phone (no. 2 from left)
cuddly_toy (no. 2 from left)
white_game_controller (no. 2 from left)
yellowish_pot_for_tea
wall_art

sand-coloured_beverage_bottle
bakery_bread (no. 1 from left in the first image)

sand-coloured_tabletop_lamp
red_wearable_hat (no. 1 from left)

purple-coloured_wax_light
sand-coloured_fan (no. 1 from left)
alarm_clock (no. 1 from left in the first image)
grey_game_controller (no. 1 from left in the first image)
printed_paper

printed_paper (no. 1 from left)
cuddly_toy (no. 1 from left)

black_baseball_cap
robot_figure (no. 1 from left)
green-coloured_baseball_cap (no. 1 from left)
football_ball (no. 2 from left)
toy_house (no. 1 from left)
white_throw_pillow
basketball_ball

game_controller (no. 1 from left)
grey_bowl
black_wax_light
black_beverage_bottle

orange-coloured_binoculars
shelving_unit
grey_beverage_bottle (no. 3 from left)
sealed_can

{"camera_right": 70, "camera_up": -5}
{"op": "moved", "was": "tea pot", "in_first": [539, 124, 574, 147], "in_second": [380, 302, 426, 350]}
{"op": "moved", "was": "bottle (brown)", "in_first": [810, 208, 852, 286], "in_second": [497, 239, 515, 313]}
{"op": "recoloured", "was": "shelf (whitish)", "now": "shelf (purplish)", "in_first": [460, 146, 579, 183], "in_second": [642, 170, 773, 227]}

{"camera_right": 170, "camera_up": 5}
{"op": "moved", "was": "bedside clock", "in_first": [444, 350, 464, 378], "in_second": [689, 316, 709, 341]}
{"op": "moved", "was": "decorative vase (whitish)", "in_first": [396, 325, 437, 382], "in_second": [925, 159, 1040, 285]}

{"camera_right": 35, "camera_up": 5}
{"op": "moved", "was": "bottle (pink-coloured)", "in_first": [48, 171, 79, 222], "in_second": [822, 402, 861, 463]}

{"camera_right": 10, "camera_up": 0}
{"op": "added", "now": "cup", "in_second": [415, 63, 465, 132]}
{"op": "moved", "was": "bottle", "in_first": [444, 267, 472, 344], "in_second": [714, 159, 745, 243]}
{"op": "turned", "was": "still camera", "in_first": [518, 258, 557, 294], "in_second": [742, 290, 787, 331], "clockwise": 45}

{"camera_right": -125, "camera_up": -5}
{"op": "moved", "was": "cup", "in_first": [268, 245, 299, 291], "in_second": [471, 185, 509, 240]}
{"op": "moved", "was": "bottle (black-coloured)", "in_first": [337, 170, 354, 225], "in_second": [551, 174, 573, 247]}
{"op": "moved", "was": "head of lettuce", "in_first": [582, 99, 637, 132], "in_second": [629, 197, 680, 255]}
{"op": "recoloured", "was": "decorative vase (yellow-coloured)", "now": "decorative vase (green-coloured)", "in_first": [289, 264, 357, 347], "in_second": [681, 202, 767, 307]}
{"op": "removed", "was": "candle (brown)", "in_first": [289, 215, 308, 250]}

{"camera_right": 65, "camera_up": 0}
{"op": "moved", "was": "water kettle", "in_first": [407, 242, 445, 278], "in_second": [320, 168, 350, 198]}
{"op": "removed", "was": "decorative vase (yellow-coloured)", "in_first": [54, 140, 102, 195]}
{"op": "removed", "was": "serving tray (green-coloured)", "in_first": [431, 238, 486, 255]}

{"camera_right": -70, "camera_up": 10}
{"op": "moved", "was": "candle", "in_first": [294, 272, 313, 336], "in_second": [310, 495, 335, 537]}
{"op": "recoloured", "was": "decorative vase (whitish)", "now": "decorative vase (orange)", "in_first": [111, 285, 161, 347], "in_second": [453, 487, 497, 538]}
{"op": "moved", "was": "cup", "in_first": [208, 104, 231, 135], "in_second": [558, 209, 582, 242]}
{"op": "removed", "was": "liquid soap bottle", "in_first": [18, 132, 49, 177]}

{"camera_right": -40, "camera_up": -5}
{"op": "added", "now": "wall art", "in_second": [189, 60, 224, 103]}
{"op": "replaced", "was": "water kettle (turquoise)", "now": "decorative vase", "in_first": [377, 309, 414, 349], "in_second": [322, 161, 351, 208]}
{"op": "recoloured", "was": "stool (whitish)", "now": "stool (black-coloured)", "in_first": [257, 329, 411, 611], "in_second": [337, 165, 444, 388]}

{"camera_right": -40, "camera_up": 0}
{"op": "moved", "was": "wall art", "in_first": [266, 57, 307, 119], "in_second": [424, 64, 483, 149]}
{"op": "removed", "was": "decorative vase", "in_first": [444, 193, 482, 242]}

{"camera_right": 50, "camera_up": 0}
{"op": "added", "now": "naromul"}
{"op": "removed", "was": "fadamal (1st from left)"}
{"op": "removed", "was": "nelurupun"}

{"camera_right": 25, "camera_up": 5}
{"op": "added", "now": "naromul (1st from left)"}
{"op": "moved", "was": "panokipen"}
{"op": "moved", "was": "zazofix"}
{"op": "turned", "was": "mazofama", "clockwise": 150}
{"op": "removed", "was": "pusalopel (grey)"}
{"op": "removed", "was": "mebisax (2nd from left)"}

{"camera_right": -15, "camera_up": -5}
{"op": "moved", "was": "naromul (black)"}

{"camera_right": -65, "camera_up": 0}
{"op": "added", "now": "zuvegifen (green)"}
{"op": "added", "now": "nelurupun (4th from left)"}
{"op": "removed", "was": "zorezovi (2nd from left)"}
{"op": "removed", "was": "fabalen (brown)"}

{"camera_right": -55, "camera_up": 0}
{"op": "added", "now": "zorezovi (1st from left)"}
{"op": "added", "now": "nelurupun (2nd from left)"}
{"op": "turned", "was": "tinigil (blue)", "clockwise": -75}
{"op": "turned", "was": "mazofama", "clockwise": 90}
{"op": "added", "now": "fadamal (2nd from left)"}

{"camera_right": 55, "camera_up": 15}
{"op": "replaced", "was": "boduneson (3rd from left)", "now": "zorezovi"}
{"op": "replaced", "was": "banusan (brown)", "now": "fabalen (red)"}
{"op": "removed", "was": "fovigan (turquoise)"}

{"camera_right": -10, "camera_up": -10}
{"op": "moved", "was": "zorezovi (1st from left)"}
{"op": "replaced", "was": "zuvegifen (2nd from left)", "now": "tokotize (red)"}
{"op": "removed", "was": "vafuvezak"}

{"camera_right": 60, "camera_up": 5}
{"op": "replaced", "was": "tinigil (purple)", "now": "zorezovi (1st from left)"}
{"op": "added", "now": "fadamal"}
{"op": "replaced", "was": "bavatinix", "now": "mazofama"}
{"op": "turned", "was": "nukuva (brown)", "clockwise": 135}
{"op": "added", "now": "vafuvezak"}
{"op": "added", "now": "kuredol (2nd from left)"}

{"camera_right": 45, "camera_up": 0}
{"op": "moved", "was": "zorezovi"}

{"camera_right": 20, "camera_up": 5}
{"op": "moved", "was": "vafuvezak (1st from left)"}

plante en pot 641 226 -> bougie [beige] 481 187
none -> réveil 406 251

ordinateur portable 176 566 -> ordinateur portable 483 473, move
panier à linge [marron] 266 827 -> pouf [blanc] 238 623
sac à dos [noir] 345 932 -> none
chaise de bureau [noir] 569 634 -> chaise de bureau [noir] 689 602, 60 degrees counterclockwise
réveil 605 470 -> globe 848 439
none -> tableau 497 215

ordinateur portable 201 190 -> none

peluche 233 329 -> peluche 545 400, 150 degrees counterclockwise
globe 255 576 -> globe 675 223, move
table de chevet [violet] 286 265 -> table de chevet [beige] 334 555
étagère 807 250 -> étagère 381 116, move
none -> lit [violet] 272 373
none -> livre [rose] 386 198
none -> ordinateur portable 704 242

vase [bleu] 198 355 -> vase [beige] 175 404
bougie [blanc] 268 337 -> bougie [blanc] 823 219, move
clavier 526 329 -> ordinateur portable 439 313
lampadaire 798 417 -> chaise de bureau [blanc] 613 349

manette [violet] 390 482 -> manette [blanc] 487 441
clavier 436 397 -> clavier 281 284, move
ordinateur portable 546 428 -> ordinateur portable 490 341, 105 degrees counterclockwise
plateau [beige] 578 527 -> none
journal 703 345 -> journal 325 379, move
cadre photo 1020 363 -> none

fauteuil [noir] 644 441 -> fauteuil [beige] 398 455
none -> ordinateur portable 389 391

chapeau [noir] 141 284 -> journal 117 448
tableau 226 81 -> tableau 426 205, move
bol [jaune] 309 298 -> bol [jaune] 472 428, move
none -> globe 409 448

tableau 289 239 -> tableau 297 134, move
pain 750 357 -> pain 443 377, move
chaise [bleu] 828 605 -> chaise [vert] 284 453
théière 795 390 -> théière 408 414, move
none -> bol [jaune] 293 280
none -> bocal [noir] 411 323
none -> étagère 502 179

──────────────────────────────

» **What is needed**
Every line from the first through the one containing "yellowish_pot_for_tea" in the listing above must be given again exactly, with nothing else alongside.

» **Answer area**
phone (no. 2 from left)
cuddly_toy (no. 2 from left)
white_game_controller (no. 2 from left)
yellowish_pot_for_tea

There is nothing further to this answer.